The vast majority of people will need to go through a mortgage lender when purchasing a home. One of the last steps in the purchase process is the home appraisal. The lender wants to make sure they are not lending more money than the house is worth. If the appraisal value comes in above what the buyer is paying, then the buyer is happy because they might be getting a great deal. On the other hand, if the appraisal comes in below what the buyer is paying, this can be frustrating. What is the appraisal gap, and how does it work?
Buyers Might Be Asked To Bring More Cash Or Pay PMI
In many situations, buyers will be asked to pay PMI if they are not putting 20 percent down.

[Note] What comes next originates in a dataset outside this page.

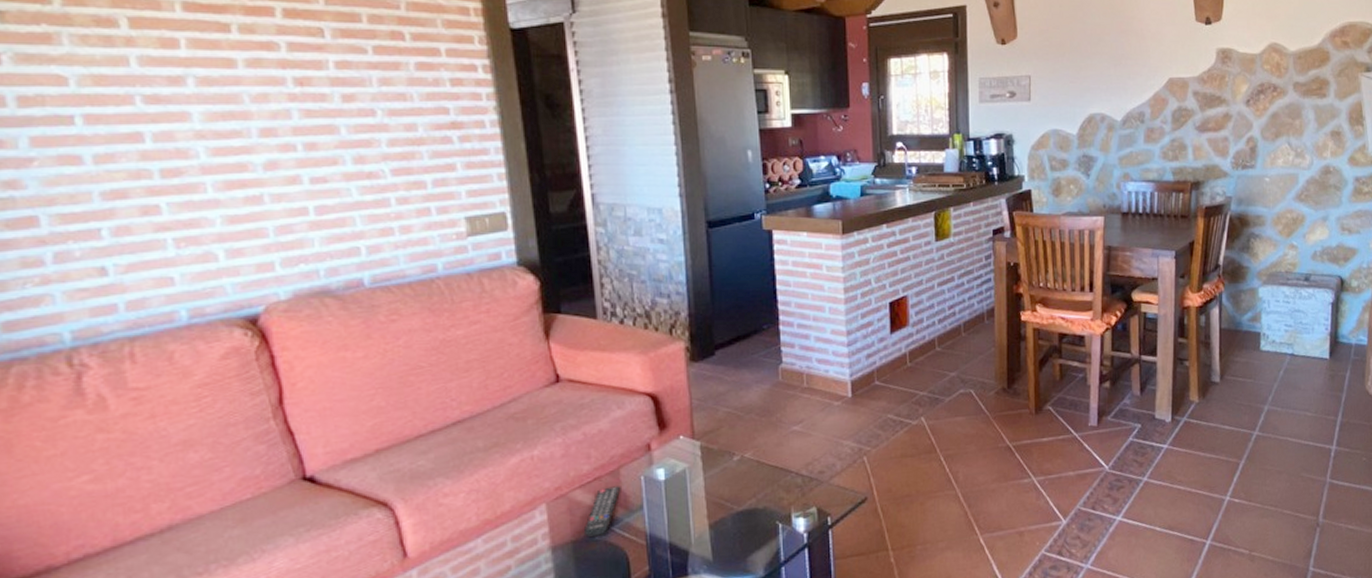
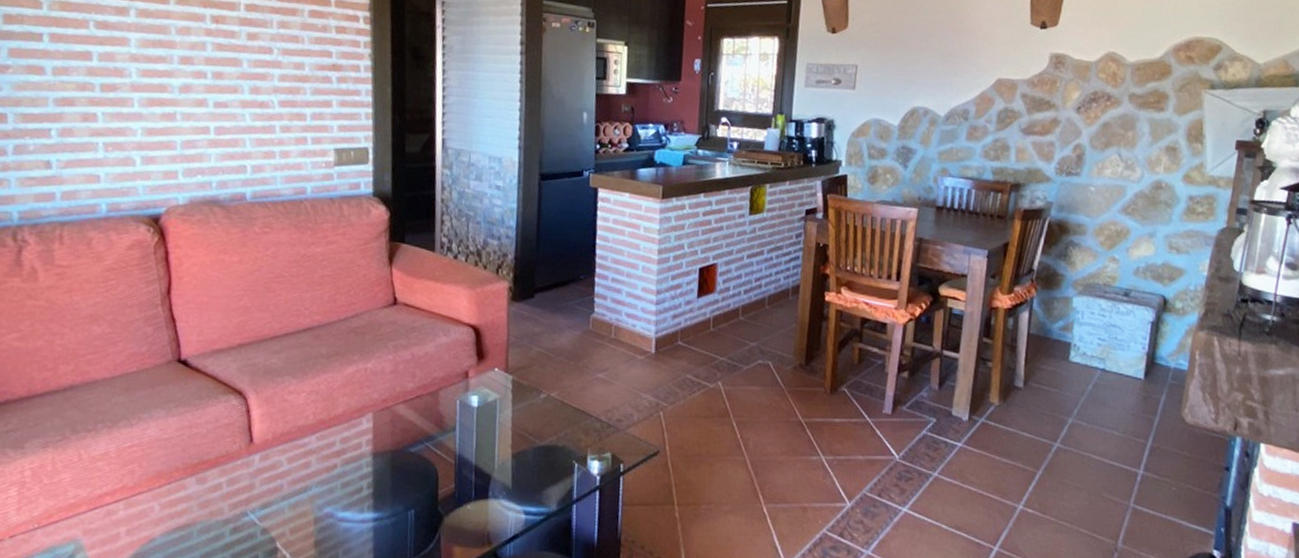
remote control: present [583,486,621,538] -> none [401,406,439,450]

For example, if someone is buying a $250,000 house, they might be asked to put down $50,000 to avoid dealing with PMI.
Ultimately, if the lender is financing more than 80 percent of the loan’s value, PMI might be required. In the example above, if the house only appraises for $200,000, then the lender will only finance $160,000 before asking for PMI. Therefore, to get the lender down to $160,000, the buyer would have to bring another $40,000 to the closing table (for a total of $90,000 down) to avoid paying PMI.
If the buyer is not willing to pay PMI or close the gap, the sale could fall through, leading to other ramifications.
Get An Accurate Valuation Before Making An Offer On A House
If there is an appraisal gap, it can be frustrating for a buyer who is asked to bring more cash to the table. Furthermore, if the sale falls through, the buyer could lose his or her earnest money. Depending on the market, earnest money could be tens of thousands of dollars. That is why it is important to get an accurate valuation of the house before making an offer. No matter how beautiful the house might seem, it is important not to overpay, as it increases the chances of dealing with an appraisal gap. If there is an appraisal gap, buyers need to carefully evaluate their options before they decide how to proceed.